For instance: say \(X_1, X_2, \ldots, X_n\) are independent, random draws with mean \(\mu\) and standard deviation \(\sigma\).
Then, the sample mean is Gaussian, centered on the true mean: \[\begin{aligned} \bar x = \frac{1}{n}\sum_{i=1}^n X_i \approx \Normal\left(\mu, \frac{\sigma}{\sqrt{n}}\right) . \end{aligned}\]
Also called the Normal distribution: see previous slide.
Saying that a random number \(Z\) “is Normal”: \[\begin{equation} Z \sim \Normal(\mu, \sigma) \end{equation}\] means that \[\begin{equation} \P\left\{Z \ge \mu + x \sigma \right\} = \int_x^\infty \frac{1}{\sqrt{2 \pi}} e^{-u^2/2} du . \end{equation}\]
What to remember:
rnorm(10, mean=3, sd=2) # random simulations
pnorm(5, mean=3, sd=2) # probabilities
qnorm(0.975, mean=3, sd=2) # quantiles
Let’s check this, by doing:
find the sample mean of 100 random draws from some distribution
lots of times, and looking at the distribution of those sample means.
Claim: no matter the distribution we sample from, it should look close to Normal.
If \(Y\) and \(Z_1, \ldots, Z_n\) are independent \(\Normal(0, \sigma)\), and \[\begin{equation} X = \frac{Y}{ \sqrt{\frac{1}{n}\sum_{j=1}^n Z_j^2} } \end{equation}\] then \[\begin{equation} X \sim \StudentsT(n) . \end{equation}\]

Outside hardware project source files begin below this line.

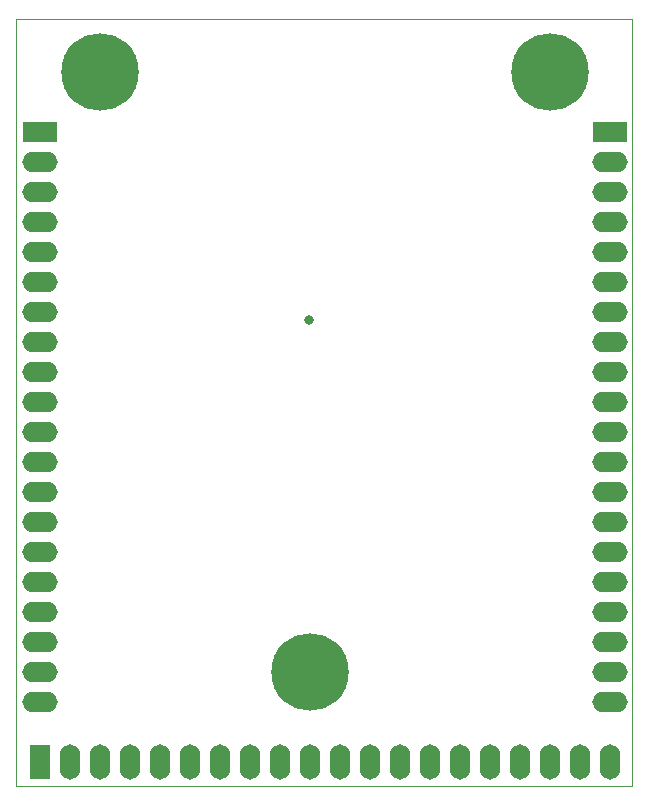
<source format=gbs>
G04*
G04 #@! TF.GenerationSoftware,Altium Limited,Altium Designer,22.1.2 (22)*
G04*
G04 Layer_Color=16711935*
%FSLAX25Y25*%
%MOIN*%
G70*
G04*
G04 #@! TF.SameCoordinates,E10519B3-167D-45EA-A28F-B3D4EE67A307*
G04*
G04*
G04 #@! TF.FilePolarity,Negative*
G04*
G01*
G75*
%ADD15C,0.00400*%
%ADD25C,0.25800*%
%ADD26O,0.11800X0.06800*%
%ADD27R,0.11800X0.06800*%
%ADD28O,0.06800X0.11800*%
%ADD29R,0.06800X0.11800*%
%ADD30C,0.03200*%
D15*
X100000Y100000D02*
Y355600D01*
X305300D01*
Y100000D02*
Y355600D01*
X100000Y100000D02*
X305300D01*
D25*
X278000Y338000D02*
D03*
X128000D02*
D03*
X198000Y138000D02*
D03*
D26*
X298000Y128000D02*
D03*
Y138000D02*
D03*
Y148000D02*
D03*
Y158000D02*
D03*
Y168000D02*
D03*
Y178000D02*
D03*
Y188000D02*
D03*
Y198000D02*
D03*
Y208000D02*
D03*
Y218000D02*
D03*
Y228000D02*
D03*
Y238000D02*
D03*
Y248000D02*
D03*
Y258000D02*
D03*
Y268000D02*
D03*
Y278000D02*
D03*
Y288000D02*
D03*
Y298000D02*
D03*
Y308000D02*
D03*
X108000Y128000D02*
D03*
Y138000D02*
D03*
Y148000D02*
D03*
Y158000D02*
D03*
Y168000D02*
D03*
Y178000D02*
D03*
Y188000D02*
D03*
Y198000D02*
D03*
Y208000D02*
D03*
Y218000D02*
D03*
Y228000D02*
D03*
Y238000D02*
D03*
Y248000D02*
D03*
Y258000D02*
D03*
Y268000D02*
D03*
Y278000D02*
D03*
Y288000D02*
D03*
Y298000D02*
D03*
Y308000D02*
D03*
D27*
X298000Y318000D02*
D03*
X108000D02*
D03*
D28*
X298000Y108000D02*
D03*
X288000D02*
D03*
X278000D02*
D03*
X268000D02*
D03*
X258000D02*
D03*
X248000D02*
D03*
X238000D02*
D03*
X228000D02*
D03*
X218000D02*
D03*
X208000D02*
D03*
X198000D02*
D03*
X188000D02*
D03*
X178000D02*
D03*
X168000D02*
D03*
X158000D02*
D03*
X148000D02*
D03*
X138000D02*
D03*
X128000D02*
D03*
X118000D02*
D03*
D29*
X108000D02*
D03*
D30*
X197537Y255300D02*
D03*
M02*

</source>
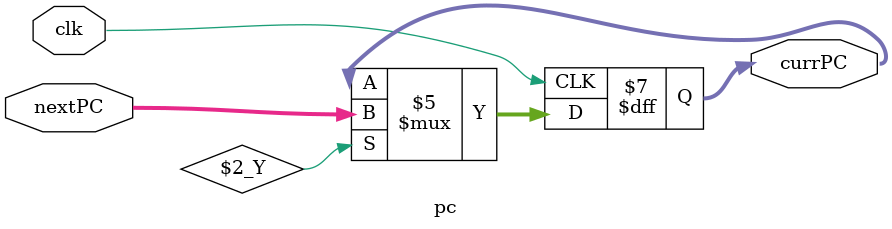
<source format=v>

/* pc module: sets the output to the input on a clock */
module pc(input clk, input [31:0] nextPC, output reg [31:0] currPC);

initial
begin
    currPC = 32'h00400020;
end

always @(posedge clk)
begin
    if($time != 0) // don't run if time is 0
    begin
      currPC = nextPC;
    end
end

endmodule

</source>
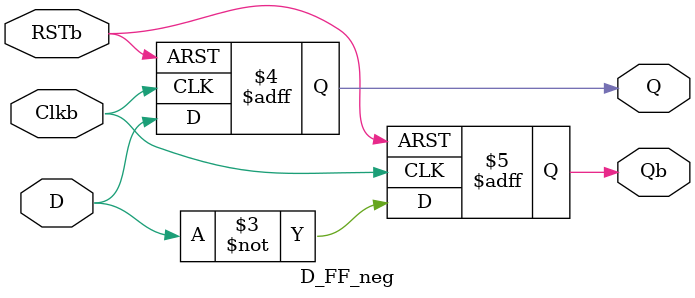
<source format=sv>
module D_FF_neg(
	input logic D,Clkb,RSTb,
	output logic Q,Qb
);
 always_ff @(posedge Clkb or negedge RSTb) begin 
 	if(RSTb == 0) begin
 		Q  <= 0;
 		Qb <= 0;
 	end else begin
 		Q <= D ;
 		Qb <= ~D;
 	end
 end

endmodule : D_FF_neg
</source>
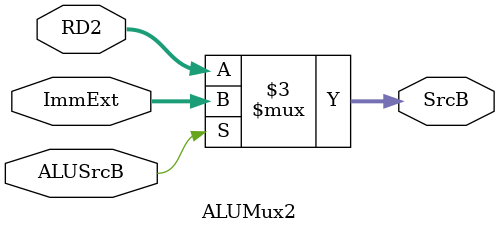
<source format=sv>
module ALUMux2 (
    input logic [31:0] RD2,
    input logic [31:0] ImmExt,
    input logic ALUSrcB,
    output logic [31:0] SrcB
);

always_comb begin
        if (ALUSrcB) 
            SrcB=ImmExt;
        else 
            SrcB=RD2;
    end

endmodule

</source>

More usefully, a sample mean divided by its standard error is\(^*\) \(t\) distributed.
This is thanks to the Central Limit Theorem. (\(^*\) usually, approximately)
Simulate at least 1,000 random draws from each of these distributions, and make histograms:
Which ones give you integers? positive numbers? numbers in a bounded region?